A motion to reconsider a judgment may be construed as a motion to alter or amend a judgment under Federal Rule of Civil Procedure 59(e), or a motion for relief from a judgment under Federal Rule of Civil Procedure 60(b). A motion to alter or amend filed within 28 days of the judgment is analyzed under Rule 59(e); if the motion is filed later, Rule 60(b) controls. See Fed.R.Civ.P. 59(e); MLC Auto., LLC v. Town of S. Pines, 532 F.3d 269, 280 (4th Cir. 2008); In re Burnley, 988 F.2d 1, 2-3 (4th Cir. 1992). Because Nwaehiri filed his motion more than 28 days after the judgment, it will be considered under Rule 60(b).

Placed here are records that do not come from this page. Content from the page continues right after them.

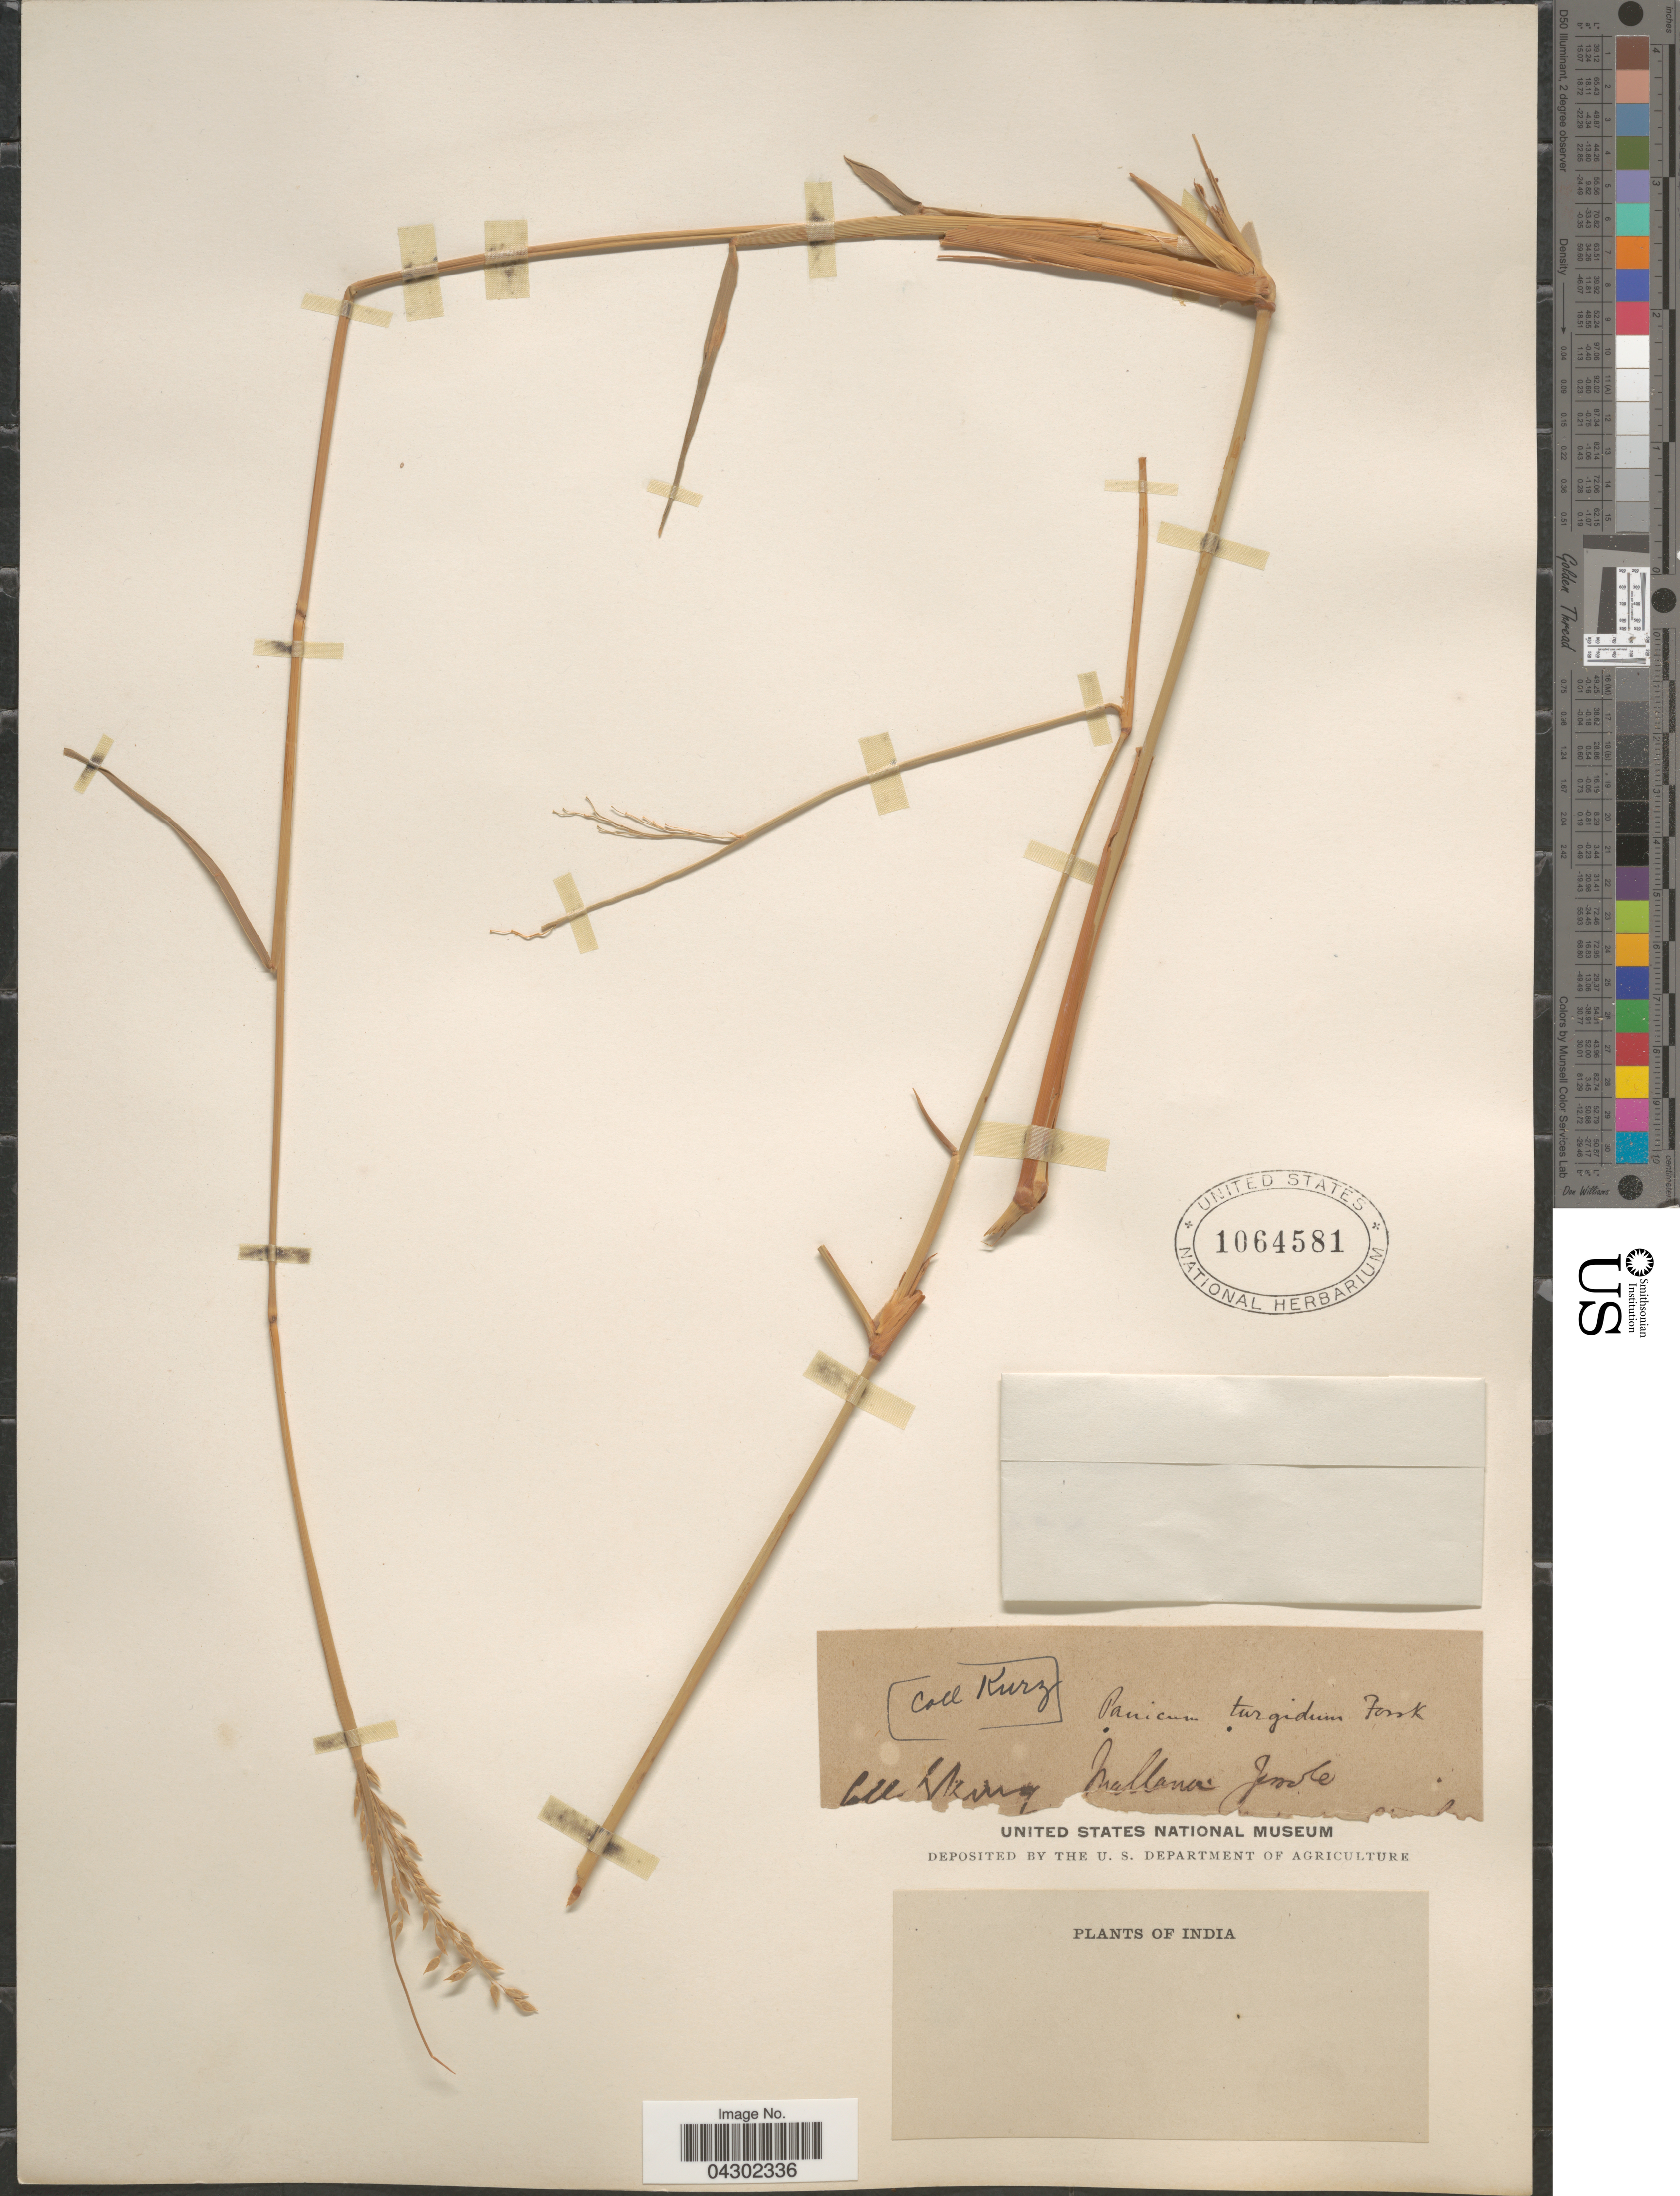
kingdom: Plantae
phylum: Tracheophyta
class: Liliopsida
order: Poales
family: Poaceae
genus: Panicum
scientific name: Panicum turgidum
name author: Forssk.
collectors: -- Kurz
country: India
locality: [illegible text].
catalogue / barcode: US 1064581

For relief under Rule 60(b), Nwaehiri must make a threshold showing of timeliness, a meritorious claim or defense, and a lack of unfair prejudice to the opposing party. Aikens v. Ingram, 652 F.3d 496, 501 (4th Cir. 2011). "After a party has crossed this initial threshold, he then must satisfy one of the six specific sections of Rule 60(b)." Dowell v. State Farm Fire & Cas. Auto Ins. Co., 993 F.2d 46, 48 (4th Cir. 1993). Under Rule 60(b), a court may grant relief from a judgment or order for: (1) mistake, inadvertence, surprise, or excusable neglect; (2) newly discovered evidence; (3) fraud or misconduct by the opposing party; (4) voidness; (5) satisfaction; or (6) any other reasons that justify relief. Aikens, 652 F.3d at 500 & n. 3. To establish a "meritorious claim or defense, " the movant "must make allegations that, if established at trial, would constitute a valid claim or defense." Holland v. Virginia Lee Co., Inc., 188 F.R.D. 241, 249 (W.D. Va. 1999).

The Court previously denied Nwaehiri's motion for discovery, because he failed to "make specific allegations establishing reason to believe that, if the facts are fully developed, he is entitled to relief." ECF No. 665 at 2. In his motion to reconsider, Nwaehiri contends that he needs discovery to support the "disputed claims" in his § 2255 motion, which he describes again in detail. See ECF No. 669 at 2, 5. For the reasons discussed above, Nwaehiri's claims of error do not state valid claims or defenses which would entitle him to relief under § 2255. See supra Section II.A, B. Accordingly, because Nwaehiri has failed to show "a meritorious claim or defense, " he is not entitled to reconsideration under Rule 60(b). See Aikens, 652 F.3d at 501.

D. Certificate of Appealability

A certificate of appealability ("COA") must issue before a petitioner may appeal the court's decision in a § 2255 case. See 28 U.S.C. § 2253(c)(1); Fed. R. App. P. 22(b). A COA may be issued "only if the applicant has made a substantial showing of the denial of a constitutional right." § 2253(c)(2). The petitioner "must demonstrate that reasonable jurists would find the district court's assessment of the constitutional claims debatable or wrong, " Tennard v. Dretke, 542 U.S. 274, 282 (2004) ( quoting Slack v. McDaniel, 529 U.S. 473, 484 (2000)), or that "the issues presented were adequate to deserve encouragement to proceed further, " Miller-El v. Cockrell, 537 U.S. 322, 335-36 (2003) (internal quotation marks omitted). Denial of a COA does not prevent the petitioner from seeking permission to file a successive petition or pursuing his claims upon receipt of such permission.

Because Nwaehiri has not made a substantial showing of the denial of his constitutional rights, the Court will not issue a COA.

III. Conclusion

For the reasons stated above, Nwaehiri's motion to vacate, set aside, or correct his sentence under 28 U.S.C. § 2255, and his motion for reconsideration, will be denied.